Closed RahulSajnani closed 5 months ago
Hi! Cool idea to experiment with this encoder!
If the latent dimension is 4, you can have two blocks of 2x2 rotation matrices (potentially with different frequencies) as the steerer. So the steerer would be something like inv(Q)blockdiag(R(j a), R(k a))Q where a is the angle, R(x) is a 2x2 rotation matrix for angle x, Q is an arbitrary 4x4 matrix and j and k are integers. However, the easiest way to find a steerer for a pre-trained network would be to take the steerer to be matrix_exp(a M) where a is the angle and M is a 4x4 unknown matrix, i.e. which you have to optimize (this is what we did with DeDoDe, but with M being 256x256). You can then later decompose M into frequencies/eigenvalues if needed.

++++

→ JOB 1
In the thread on steerers, what is the size of the matrix M that was optimized with DeDoDe?
→ JOB 2
Continue the forum thread on steerers after its last sentence.

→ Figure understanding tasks

++++

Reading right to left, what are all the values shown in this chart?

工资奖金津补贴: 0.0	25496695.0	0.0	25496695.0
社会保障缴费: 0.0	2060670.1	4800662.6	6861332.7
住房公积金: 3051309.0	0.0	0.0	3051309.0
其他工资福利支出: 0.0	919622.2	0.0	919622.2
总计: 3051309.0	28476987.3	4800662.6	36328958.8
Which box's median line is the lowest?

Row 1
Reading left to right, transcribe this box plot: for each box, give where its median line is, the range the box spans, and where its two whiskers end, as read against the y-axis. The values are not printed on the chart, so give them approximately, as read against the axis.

++++

→ EXERCISE OUTPUT 1
256x256

→ EXERCISE OUTPUT 2
I think it would make sense to start with 90 deg rotations only (or perhaps horizontal flipping) and try to find a 4x4 matrix S such that when you multiply the latents by S (and rotate their positions since the latent has spatial dimensions), this corresponds to rotating the input by 90 degrees. This can be done by taking a set of images I, and minimizing || f(rot(I)) - S rot(f(I)) ||, where f is the frozen encoder and "rot" rotates spatially by 90 degrees. The minimizing S can be found by SGD or even explicitly with a linear least squares solver if you use few images. (For arbitrary rotations, the idea would be to minimize || f(rot(I, a)) - matrix_exp(a M) rot(f(I), a)) ||, where the angle a is sampled during SGD and rot(I, a) rotates spatially by angle a.)
I will add that since the latent dimension is so small, it could be that the best S is basically the identity matrix. To get some intuition about how the latent changes under rotations it would be interesting to plot the latents for a couple of images and their rotations. Feel free to post them here as well if you make such plots!
Hi @georg-bn
Thank you for helping me out. I will close this issue for the time being and will reopen it later after I am done testing.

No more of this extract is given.